Extrait du document »

┌────────

L’abominable situation dans laquelle un esprit droit se trouve qui ne le place que dans les douleurs ! C’est partout la même ironie. Les plus proches sont les plus durs. Pas un mot de confiance, nulle sympathie. On dirait que celui qui va seul en la recherche de la vérité et qui s’épuise à chercher sa méthode, la loi de son effort, ne trouve d’appui qu’en raison de son infériorité et de la vulgarité de ses inventions. Le jour où la lecture d’une page de Dante nous élève et nous affirme, est celui du choc et de la blessure. Tu ne seras pas plus que moi, pense le semblable, qui voit sur notre front la trace de nobles rêveries. Alors, il raille. Bêtes et brutes, le mépris que vous recevez passera-t-il devant vous comme tout l’invisible ? La douleur que vous communiquez, laissera-t-elle en vous du meilleur et de l’âme ? Sentirez-vous, enfin, que votre rôle est le dernier. Celui qui souffre est celui qui s’élève. Frappez. Frappez toujours. La blessure est féconde.

Juger n’est pas comprendre.

Tout comprendre, c’est tout aimer.



Vers 1877 ou 1878. Lettre à un ami.

« Le bon sens est l’aptitude à bien juger, même sans aucune culture et dans un ordre d’idées un peu terre à terre. » Il sert souverainement les hommes qui n’ont affaire qu’aux réalités de la vie la plus immédiate, la plus proche, — fort peu ceux qui regardent au delà. Il est douloureux de constater que son absence peut stériliser chez les meilleurs esprits des forces distinguées. Avec de l’originalité, on peut se consoler de n’en point avoir. Mais on peut être tout à fait ridicule et manquer de sens pratique et avoir du génie.

└────────

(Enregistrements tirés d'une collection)
┌────────

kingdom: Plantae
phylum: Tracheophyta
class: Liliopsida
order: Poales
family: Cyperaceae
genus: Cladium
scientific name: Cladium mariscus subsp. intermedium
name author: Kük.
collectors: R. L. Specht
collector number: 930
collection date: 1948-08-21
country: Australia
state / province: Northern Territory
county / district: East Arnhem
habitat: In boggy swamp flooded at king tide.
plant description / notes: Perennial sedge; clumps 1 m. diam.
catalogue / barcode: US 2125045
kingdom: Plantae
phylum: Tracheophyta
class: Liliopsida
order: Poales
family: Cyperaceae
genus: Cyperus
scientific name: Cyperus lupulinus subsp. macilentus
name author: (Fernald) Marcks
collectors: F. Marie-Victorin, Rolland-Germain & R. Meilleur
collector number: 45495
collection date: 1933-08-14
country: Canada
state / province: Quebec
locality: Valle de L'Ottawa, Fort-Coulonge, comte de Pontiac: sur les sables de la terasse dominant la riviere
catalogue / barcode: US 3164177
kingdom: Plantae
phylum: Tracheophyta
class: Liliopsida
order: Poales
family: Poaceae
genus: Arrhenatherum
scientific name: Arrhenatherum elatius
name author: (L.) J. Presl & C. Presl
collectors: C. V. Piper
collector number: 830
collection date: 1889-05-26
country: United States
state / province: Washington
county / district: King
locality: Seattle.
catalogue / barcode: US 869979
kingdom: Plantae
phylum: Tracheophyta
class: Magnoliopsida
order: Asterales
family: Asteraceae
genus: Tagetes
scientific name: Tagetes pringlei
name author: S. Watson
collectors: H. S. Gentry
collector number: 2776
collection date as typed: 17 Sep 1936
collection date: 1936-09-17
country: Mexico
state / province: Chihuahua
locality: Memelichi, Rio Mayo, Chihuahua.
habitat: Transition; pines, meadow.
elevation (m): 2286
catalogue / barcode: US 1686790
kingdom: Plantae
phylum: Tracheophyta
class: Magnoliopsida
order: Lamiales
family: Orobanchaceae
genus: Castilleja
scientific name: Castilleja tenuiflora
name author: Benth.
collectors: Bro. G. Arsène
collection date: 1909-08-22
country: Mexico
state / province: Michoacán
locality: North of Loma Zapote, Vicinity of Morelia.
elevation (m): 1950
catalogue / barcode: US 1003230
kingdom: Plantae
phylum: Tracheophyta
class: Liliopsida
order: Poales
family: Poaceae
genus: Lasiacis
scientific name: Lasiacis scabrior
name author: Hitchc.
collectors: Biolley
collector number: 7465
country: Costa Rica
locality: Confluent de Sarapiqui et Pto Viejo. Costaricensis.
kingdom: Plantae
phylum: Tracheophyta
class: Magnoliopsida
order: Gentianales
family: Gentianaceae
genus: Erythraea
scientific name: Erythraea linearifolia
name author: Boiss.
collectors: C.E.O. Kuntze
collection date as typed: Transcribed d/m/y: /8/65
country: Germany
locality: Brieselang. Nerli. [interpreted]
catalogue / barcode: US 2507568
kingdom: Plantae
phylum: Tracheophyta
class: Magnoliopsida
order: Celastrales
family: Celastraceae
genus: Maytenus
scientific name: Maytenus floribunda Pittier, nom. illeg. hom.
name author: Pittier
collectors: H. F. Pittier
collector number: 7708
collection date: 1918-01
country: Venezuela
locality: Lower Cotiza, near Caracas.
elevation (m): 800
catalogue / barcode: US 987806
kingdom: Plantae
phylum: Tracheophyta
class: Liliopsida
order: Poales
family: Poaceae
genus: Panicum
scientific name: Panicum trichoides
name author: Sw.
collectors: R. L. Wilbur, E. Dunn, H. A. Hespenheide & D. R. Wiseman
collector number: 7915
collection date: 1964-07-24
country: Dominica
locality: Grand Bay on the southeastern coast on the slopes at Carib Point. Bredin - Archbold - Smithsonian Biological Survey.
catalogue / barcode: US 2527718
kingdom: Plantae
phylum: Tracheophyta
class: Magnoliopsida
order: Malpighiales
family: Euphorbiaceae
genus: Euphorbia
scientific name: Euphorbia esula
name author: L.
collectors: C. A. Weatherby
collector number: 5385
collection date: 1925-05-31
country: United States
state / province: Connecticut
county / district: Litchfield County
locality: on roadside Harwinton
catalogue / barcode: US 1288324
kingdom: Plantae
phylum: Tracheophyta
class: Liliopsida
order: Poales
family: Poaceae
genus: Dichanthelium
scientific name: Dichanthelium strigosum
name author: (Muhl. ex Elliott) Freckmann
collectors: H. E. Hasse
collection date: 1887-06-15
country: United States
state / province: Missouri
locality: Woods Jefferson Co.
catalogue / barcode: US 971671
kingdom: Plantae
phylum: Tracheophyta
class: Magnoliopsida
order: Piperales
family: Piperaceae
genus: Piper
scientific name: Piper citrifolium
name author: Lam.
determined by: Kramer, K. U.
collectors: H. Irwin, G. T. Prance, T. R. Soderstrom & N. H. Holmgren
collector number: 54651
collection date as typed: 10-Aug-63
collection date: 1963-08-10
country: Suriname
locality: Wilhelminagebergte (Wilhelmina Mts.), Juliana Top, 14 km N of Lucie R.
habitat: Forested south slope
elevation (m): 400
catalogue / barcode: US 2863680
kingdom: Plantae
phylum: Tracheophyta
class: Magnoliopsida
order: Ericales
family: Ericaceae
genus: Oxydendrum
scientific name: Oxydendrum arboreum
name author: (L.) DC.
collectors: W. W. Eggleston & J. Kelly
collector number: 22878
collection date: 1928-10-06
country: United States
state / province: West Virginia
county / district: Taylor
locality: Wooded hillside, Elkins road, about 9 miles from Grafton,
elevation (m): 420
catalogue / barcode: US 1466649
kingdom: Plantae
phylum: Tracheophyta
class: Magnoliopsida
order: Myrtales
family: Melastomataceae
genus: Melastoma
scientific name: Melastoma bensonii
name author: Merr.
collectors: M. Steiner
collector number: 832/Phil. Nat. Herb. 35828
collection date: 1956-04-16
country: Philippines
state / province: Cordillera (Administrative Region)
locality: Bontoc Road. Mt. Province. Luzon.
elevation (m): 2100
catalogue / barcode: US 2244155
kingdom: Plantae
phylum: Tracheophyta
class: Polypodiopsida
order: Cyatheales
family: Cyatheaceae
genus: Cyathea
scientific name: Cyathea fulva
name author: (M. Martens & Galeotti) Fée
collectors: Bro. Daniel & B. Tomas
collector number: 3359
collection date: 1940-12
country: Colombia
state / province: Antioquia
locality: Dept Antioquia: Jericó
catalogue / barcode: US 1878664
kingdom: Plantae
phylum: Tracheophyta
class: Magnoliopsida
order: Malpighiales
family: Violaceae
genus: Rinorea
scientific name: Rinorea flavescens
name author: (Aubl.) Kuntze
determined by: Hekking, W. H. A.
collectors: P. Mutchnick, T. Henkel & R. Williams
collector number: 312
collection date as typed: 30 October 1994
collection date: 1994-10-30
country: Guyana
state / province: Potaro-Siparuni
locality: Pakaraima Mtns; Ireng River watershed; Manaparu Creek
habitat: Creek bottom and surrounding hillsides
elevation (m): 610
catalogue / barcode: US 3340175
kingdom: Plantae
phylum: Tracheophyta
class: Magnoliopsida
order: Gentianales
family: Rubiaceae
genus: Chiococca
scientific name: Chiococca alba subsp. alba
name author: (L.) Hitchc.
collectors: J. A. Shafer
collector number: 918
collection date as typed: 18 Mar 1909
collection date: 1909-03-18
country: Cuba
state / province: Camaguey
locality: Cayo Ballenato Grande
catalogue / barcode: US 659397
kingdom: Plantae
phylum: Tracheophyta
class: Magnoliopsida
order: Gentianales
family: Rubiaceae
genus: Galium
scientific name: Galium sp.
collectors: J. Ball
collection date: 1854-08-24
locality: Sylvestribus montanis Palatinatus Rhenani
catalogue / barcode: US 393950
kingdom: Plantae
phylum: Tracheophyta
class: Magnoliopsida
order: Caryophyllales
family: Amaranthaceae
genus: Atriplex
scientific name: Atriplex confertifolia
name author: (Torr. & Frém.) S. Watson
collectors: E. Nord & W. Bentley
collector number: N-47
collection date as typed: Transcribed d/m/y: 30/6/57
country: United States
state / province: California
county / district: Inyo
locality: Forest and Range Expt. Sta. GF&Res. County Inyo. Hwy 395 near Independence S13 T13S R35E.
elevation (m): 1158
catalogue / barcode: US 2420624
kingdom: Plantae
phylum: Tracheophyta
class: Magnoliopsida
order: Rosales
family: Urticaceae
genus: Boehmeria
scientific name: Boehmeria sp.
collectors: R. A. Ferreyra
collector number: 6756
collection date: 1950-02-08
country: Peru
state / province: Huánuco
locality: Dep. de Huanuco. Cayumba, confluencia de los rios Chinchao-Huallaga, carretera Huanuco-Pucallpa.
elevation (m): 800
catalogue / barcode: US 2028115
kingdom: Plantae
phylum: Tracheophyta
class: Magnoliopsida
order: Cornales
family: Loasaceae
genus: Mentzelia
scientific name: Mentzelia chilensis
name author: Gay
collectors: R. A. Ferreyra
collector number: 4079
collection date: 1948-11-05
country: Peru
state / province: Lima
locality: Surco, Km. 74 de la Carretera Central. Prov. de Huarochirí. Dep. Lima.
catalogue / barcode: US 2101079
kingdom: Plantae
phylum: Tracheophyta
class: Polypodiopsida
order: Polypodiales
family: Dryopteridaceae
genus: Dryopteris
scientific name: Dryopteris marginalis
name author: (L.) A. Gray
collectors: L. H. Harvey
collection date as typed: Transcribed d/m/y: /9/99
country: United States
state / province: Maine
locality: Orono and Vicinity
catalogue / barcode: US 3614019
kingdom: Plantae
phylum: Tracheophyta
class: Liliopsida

└────────

Exercices »
1. D'après l'extrait, à qui le bon sens sert-il souverainement ?
2. Recopiez le passage de l'extrait qui va de « Vers 1877 ou » à « avoir du génie. ».

Corrigés complets »
1. Aux hommes qui n'ont affaire qu'aux réalités de la vie la plus immédiate, la plus proche.

2.
Vers 1877 ou 1878. Lettre à un ami.

« Le bon sens est l’aptitude à bien juger, même sans aucune culture et dans un ordre d’idées un peu terre à terre. » Il sert souverainement les hommes qui n’ont affaire qu’aux réalités de la vie la plus immédiate, la plus proche, — fort peu ceux qui regardent au delà. Il est douloureux de constater que son absence peut stériliser chez les meilleurs esprits des forces distinguées. Avec de l’originalité, on peut se consoler de n’en point avoir. Mais on peut être tout à fait ridicule et manquer de sens pratique et avoir du génie.